This capital-heavy structure suggests a strategic intent to drive development through project execution, though its success hinges entirely on effective implementation and revenue generation.
The increase from the original proposal stemmed from the legislative review process. Mr. Oluwole Ogunmolasuyi, Chairman of the House Committee on Finance and Appropriation, reported that while the committee exercised restraint on most additional funding requests from Ministries, Departments, and Agencies (MDAs), it approved upward revisions in “a few critical areas.” This highlights the legislature’s power of the purse and its role in reprioritizing executive spending plans based on its own assessments.
Ogunmolasuyi also issued a crucial directive to MDAs: to strengthen their Internally Generated Revenue (IGR). This remark points to a universal challenge for Nigerian states—over-reliance on federal allocations—and signals an expectation for agencies to become more financially self-sufficient. His concurrent call for improved funding for staff training underscores the link between a skilled bureaucracy and effective revenue collection and project management.

━━━━━━━━━━━━━━━━

• _WHAT YOU NEED TO DO_
1. Answer these questions from the budget passage:
(a) According to the passage, what does the success of the capital-heavy structure depend on?
(b) What position does Mr. Oluwole Ogunmolasuyi hold?
(c) What did Ogunmolasuyi direct MDAs to strengthen?
2. Retype the budget passage between "The increase from" and "its own assessments.", inclusive.
3. Extend the budget passage from its last sentence.
The data is separate material, not part of the budget passage.

━━━━━━━━━━━━━━━━

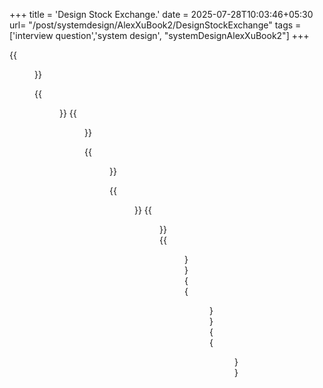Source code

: +++
title = 'Design Stock Exchange.'
date = 2025-07-28T10:03:46+05:30
url= "/post/systemdesign/AlexXuBook2/DesignStockExchange"
tags = ['interview question','system design', "systemDesignAlexXuBook2"]
+++

{{<figure src="/images/SystemDesign/DesignExample/StockExchange/StockExchangeHighLevelDesign.png" alt="UserRequest." caption="StockExchangeHighLevelDesign">}}


{{<figure src="/images/SystemDesign/DesignExample/StockExchange/ProductOrderExecution.png" alt="UserRequest." caption="ProductOrderExecution">}}
{{<figure src="/images/SystemDesign/DesignExample/StockExchange/LowLatencySingleServerExchangeDesign.png" alt="UserRequest." caption="LowLatencySingleServerExchangeDesign">}}


{{<figure src="/images/SystemDesign/DesignExample/StockExchange/ApplicationLoopThreadOrderManager.png" alt="UserRequest." caption="ApplicationLoopThreadOrderManager">}}



{{<figure src="/images/SystemDesign/DesignExample/StockExchange/SampleDesignOfSequencer.png" alt="UserRequest." caption="SampleDesignOfSequencer">}}
{{<figure src="/images/SystemDesign/DesignExample/StockExchange/HotWarmMatchingEngine.png" alt="UserRequest." caption="HotWarmMatchingEngine">}}
{{<figure src="/images/SystemDesign/DesignExample/StockExchange/EventReplicationInRaftCluster.png" alt="UserRequest." caption="EventReplicationInRaftCluster">}}
{{<figure src="/images/SystemDesign/DesignExample/StockExchange/MarketDataPublisher.png" alt="UserRequest." caption="MarketDataPublisher">}}
{{<figure src="/images/SystemDesign/DesignExample/StockExchange/StockExchangeSummary.png" alt="UserRequest." caption="StockExchangeSummary">}}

━━━━━━━━━━━━━━━━

• _TASK RESPONSES_
1.
(a) Effective implementation and revenue generation.
(b) Chairman of the House Committee on Finance and Appropriation.
(c) Their Internally Generated Revenue (IGR).

2.
The increase from the original proposal stemmed from the legislative review process. Mr. Oluwole Ogunmolasuyi, Chairman of the House Committee on Finance and Appropriation, reported that while the committee exercised restraint on most additional funding requests from Ministries, Departments, and Agencies (MDAs), it approved upward revisions in “a few critical areas.” This highlights the legislature’s power of the purse and its role in reprioritizing executive spending plans based on its own assessments.

3.
In his address, the Speaker, Chief Olamide Oladiji, framed the budget as a tool to “strengthen economic growth in the state.” He promised continued collaboration with the executive branch and, importantly, committed the Assembly to monitoring the budget’s implementation. This post-passage oversight is vital, as a budget’s worth is determined not by its figures on paper, but by the tangible projects and services it delivers to citizens. Oladiji’s promise seeks to address the common gap between appropriation and execution in public finance.
The Assembly has now entered a six-week recess, following what the Speaker described as a year of milestone achievements and people-oriented legislation. The focus now shifts to the executive arm to begin the complex task of executing this N524 billion plan, a process that will test the state’s administrative capacity and revenue resilience in the year ahead.